On one occasion, she walked to work after failing to find the bus stop. It was suggested by a store manager that she arrange an occupational health appointment, or contact the claimant’s daughter. The claimant refused both of these actions. The same store manager also discussed retirement with the claimant at this time.
As a result of government advice that the over 70s should shield, the claimant began 12 weeks of isolation in March 2020. Asda were supportive of her during this time. However, another manager began asking her if she wanted to retire a number of times. As a result, the claimant began to feel unwanted by Asda.

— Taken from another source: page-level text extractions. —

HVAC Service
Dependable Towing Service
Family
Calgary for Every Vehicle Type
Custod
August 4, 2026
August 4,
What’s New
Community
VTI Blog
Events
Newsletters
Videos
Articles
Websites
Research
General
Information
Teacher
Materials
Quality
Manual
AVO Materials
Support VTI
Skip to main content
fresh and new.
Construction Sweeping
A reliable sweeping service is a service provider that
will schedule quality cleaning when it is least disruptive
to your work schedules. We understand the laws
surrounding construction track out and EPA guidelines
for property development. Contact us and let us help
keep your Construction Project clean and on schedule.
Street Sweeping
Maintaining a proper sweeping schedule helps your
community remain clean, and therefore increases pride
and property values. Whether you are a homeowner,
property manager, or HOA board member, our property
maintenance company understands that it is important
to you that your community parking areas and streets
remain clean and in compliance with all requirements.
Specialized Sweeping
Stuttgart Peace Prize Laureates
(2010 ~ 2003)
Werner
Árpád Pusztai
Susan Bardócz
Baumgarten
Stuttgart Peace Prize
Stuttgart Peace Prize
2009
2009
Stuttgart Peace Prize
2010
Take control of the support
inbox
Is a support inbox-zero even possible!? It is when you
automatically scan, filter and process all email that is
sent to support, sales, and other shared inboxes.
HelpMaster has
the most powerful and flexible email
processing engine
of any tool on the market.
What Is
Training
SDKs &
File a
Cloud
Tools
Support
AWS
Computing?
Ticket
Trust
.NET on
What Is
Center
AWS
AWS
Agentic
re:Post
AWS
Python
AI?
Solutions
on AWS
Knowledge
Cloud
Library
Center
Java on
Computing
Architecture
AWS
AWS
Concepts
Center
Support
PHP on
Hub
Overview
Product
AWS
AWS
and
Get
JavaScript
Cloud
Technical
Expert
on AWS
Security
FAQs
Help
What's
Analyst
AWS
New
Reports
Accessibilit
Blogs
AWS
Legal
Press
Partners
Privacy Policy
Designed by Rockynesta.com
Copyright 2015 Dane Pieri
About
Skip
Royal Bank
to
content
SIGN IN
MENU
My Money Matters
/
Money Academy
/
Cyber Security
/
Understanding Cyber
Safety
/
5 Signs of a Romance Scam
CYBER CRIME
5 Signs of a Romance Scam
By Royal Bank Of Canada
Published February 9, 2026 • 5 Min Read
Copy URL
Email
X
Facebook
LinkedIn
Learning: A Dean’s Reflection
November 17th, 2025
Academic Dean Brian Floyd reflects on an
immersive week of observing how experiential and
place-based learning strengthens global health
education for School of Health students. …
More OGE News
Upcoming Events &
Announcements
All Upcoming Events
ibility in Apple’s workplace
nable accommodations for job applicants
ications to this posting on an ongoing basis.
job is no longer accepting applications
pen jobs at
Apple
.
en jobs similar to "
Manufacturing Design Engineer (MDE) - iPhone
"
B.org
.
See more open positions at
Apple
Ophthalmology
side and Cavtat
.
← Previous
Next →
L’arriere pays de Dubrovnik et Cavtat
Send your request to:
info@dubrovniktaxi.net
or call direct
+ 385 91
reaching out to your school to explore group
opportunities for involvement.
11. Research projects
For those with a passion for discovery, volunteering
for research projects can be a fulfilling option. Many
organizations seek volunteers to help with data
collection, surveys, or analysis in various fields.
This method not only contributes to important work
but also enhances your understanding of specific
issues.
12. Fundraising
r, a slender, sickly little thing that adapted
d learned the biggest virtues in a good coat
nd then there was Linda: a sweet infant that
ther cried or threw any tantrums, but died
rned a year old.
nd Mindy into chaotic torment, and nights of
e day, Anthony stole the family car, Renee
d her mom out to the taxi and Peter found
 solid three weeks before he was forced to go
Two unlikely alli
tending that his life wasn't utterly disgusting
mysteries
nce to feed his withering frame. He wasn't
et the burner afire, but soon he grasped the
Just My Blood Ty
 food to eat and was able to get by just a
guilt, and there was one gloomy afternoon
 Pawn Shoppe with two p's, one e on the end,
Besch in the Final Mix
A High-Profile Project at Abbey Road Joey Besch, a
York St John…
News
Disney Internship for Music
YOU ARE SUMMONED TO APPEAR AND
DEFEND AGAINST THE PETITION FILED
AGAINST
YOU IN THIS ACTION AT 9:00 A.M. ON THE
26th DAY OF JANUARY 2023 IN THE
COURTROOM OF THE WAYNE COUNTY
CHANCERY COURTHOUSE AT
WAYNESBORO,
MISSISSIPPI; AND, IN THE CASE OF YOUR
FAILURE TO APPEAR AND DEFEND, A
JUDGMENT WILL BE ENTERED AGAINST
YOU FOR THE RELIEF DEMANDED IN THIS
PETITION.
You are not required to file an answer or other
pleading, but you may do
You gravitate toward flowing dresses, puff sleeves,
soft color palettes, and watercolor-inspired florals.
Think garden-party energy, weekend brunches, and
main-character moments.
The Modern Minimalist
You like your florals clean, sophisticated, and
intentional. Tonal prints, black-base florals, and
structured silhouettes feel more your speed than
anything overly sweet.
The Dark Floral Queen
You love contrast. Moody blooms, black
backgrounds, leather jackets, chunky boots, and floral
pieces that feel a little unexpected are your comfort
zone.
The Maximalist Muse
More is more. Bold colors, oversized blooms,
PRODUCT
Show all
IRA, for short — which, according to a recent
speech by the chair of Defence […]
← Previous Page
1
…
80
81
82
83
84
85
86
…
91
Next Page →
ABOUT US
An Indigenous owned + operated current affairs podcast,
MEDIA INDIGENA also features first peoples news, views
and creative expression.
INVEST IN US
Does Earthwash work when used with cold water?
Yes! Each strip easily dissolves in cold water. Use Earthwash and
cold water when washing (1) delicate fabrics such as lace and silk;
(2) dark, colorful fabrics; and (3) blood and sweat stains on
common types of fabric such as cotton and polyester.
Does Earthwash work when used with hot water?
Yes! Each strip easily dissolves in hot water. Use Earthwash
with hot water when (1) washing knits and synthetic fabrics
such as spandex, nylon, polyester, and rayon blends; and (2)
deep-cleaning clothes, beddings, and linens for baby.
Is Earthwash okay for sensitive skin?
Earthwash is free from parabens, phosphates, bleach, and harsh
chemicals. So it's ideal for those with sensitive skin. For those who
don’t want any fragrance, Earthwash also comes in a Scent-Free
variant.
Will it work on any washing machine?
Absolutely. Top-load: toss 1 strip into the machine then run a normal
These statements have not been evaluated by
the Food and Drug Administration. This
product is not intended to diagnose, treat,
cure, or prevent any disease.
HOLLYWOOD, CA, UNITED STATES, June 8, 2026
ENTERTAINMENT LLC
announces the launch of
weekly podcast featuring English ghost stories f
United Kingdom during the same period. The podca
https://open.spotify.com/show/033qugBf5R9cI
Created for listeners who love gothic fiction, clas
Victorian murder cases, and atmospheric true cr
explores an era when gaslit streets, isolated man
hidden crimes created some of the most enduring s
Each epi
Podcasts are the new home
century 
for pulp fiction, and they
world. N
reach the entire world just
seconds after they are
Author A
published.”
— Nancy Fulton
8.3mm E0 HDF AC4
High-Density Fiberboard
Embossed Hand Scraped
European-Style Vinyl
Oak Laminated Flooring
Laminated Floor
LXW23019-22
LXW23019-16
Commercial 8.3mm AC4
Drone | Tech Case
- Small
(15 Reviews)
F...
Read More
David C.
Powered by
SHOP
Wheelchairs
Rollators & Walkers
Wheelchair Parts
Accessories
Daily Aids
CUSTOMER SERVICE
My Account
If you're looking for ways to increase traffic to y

On her return from shielding, issues as a result of her dementia continued. Concerns over her performance were noted. This ultimately led to a meeting between the claimant and her manager. She was asked if there was any support that could be given, or if she wanted to speak to occupational health. As a result of this conversation, the claimant left the store and was signed off sick. She never returned to work.
What the employment tribunal found
The tribunal was critical of the approach taken by Asda in approaching this matter. They accepted the situation was made more difficult by the claimant being reluctant to accept assistance. However, it should have been obvious she was disabled and therefore in need of a more sensitive approach. The previous conversations around retirement influenced future interactions. This meant when occupational health was suggested on the return to work, it created an unwanted and humiliating environment for the claimant. This was directly related to her disability as the concerns involved the symptoms of her condition.
It was held that it was incumbent upon Asda to have investigated the symptoms via occupational health prior to her return to work. Instead, a risk assessment was carried out, which was largely self-reported. This was found to be a ‘box-ticking exercise’. Had they done the report, it would not have been necessary for her manager to approach her directly about her symptoms.
It was found the comments were well meaning, and that the claimant’s manager was helpful and supportive. However, the situation as a whole created a hostile environment that led to:
- Disability-related harassment and
- A breach of the implied term of trust and confidence.
Note for employers
This judgement is an important reminder to approach situations such as this delicately. It will almost always be risky to ask about an individual’s plans to retire. It can lead to them feeling pushed out of the business. Instead, the assumption should be that the employee will continue until they are ready to go. Therefore, older employees should be asked what their future work plans and aspirations are. Provide guidance on what your organisation can do to help them develop.
If you haven’t already, make sure you write and review your retirement policy. If employees can trigger it themselves, it’ll help them feel comfortable in raising the issue within a framework. This can manage their expectations of the conversation. It will also make it explicitly clear that there is no pressure for employees to make a decision regarding their working life.
An Asda worker developed dementia. As a result, concerns were raised with the worker’s manager, and she was asked about retirement. She shielded during lockdown as a result of the coronavirus pandemic. When she returned to work, more concerns were raised and a risk assessment was conducted. Her manager suggested she be referred to occupational health. Following this she was signed off sick and never returned to work.
The ET found that she was discriminated against. Occupational health should’ve been involved prior to her return to work. Previous conversations about retirement contributed towards a hostile work environment. This was despite her manager being helpful and supportive.